(ASSIGNMENT)
Rewrite the paragraph beginning "The Stanford University School of Medicine was founded" from the passage on Stanford's medical school below as a short bulleted list that keeps its main facts.

(PASSAGE FOR REVIEW)

§

The Stanford University School of Medicine was founded in 1908 and is affiliated with Stanford Hospital and Clinics as well as more than 140 school centers and programs where students can conduct research. Stanford is often ranked very highly for its programs in genetics, genomics, bioinformatics, biochemistry, biophysics and structural biology, immunology, and molecular biology and neuroscience. The school is well-known for being the site of many medical breakthroughs. They were the first to perform a kidney transplant in 1960, the first to do a heart transplant in 1968, and the first to research a person’s complete genome sequence to predict risks for diseases in 2010.

§

(DATA FOR ANALYSIS)
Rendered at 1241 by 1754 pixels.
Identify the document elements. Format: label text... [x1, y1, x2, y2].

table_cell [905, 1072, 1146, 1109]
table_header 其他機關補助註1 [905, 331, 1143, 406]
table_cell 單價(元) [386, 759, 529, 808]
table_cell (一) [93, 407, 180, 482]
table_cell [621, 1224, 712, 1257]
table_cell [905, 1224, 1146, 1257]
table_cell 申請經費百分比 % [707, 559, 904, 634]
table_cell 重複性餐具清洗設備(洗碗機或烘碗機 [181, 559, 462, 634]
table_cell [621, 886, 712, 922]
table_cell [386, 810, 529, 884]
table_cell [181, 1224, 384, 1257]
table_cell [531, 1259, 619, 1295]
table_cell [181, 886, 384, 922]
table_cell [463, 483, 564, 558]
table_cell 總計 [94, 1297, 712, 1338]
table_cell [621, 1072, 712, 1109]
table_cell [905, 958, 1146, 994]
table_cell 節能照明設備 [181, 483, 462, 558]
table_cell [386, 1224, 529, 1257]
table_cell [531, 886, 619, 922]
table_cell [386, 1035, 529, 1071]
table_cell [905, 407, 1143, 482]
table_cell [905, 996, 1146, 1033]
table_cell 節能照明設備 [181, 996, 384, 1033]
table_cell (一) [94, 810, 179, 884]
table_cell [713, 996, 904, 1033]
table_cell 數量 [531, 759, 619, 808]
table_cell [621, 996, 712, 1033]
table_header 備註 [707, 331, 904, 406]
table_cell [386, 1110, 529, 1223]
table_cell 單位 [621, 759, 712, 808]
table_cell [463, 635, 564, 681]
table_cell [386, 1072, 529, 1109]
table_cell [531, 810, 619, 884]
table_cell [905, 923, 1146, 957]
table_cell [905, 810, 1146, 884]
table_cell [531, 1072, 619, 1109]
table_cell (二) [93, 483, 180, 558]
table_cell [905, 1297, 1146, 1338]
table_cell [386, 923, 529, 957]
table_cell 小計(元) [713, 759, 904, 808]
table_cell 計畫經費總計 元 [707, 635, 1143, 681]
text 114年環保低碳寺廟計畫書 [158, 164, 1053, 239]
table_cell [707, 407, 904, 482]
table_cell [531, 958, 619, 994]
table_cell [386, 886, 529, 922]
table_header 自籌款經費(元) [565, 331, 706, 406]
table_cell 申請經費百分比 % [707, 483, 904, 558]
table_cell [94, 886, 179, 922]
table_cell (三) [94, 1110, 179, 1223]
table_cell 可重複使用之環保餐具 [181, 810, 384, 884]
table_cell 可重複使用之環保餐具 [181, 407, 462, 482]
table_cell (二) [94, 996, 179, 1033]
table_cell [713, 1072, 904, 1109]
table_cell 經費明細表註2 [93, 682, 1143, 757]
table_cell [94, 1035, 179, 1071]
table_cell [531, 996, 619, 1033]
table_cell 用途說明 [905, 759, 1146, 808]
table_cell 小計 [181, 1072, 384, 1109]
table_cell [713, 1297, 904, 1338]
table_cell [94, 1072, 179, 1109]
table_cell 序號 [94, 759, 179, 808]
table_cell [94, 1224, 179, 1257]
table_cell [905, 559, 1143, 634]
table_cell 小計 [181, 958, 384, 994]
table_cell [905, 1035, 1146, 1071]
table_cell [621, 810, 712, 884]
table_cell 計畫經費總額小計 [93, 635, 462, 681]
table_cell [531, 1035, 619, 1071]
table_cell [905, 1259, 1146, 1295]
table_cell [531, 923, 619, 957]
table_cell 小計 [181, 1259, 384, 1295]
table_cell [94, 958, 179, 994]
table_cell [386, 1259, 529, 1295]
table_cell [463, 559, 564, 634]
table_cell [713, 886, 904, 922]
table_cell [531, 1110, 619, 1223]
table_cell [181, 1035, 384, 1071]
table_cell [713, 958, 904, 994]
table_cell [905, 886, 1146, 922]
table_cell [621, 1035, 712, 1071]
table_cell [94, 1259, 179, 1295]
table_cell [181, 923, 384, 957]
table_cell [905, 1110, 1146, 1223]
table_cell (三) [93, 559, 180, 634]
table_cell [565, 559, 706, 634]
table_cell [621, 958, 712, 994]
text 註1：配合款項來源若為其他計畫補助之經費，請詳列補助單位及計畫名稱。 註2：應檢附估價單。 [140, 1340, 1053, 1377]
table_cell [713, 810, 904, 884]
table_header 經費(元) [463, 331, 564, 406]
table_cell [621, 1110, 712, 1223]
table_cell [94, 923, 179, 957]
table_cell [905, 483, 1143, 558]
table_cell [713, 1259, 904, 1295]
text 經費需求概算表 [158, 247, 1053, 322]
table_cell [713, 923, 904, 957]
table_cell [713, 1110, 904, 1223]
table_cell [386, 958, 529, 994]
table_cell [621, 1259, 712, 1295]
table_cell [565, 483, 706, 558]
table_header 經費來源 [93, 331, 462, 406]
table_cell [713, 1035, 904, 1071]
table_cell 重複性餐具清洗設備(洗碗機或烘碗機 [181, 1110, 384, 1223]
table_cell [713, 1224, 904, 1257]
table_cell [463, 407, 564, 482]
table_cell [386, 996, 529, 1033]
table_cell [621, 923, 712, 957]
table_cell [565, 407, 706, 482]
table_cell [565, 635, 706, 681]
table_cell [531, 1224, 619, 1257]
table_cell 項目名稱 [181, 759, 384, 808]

§

(OUTPUT BELOW)
- Founded in 1908
- Affiliated with Stanford Hospital and Clinics and more than 140 school centers and programs where students can conduct research
- Often ranked very highly in genetics, genomics, bioinformatics, biochemistry, biophysics and structural biology, immunology, and molecular biology and neuroscience
- Known as the site of many medical breakthroughs:
  - First to perform a kidney transplant (1960)
  - First to do a heart transplant (1968)
  - First to research a person's complete genome sequence to predict disease risks (2010)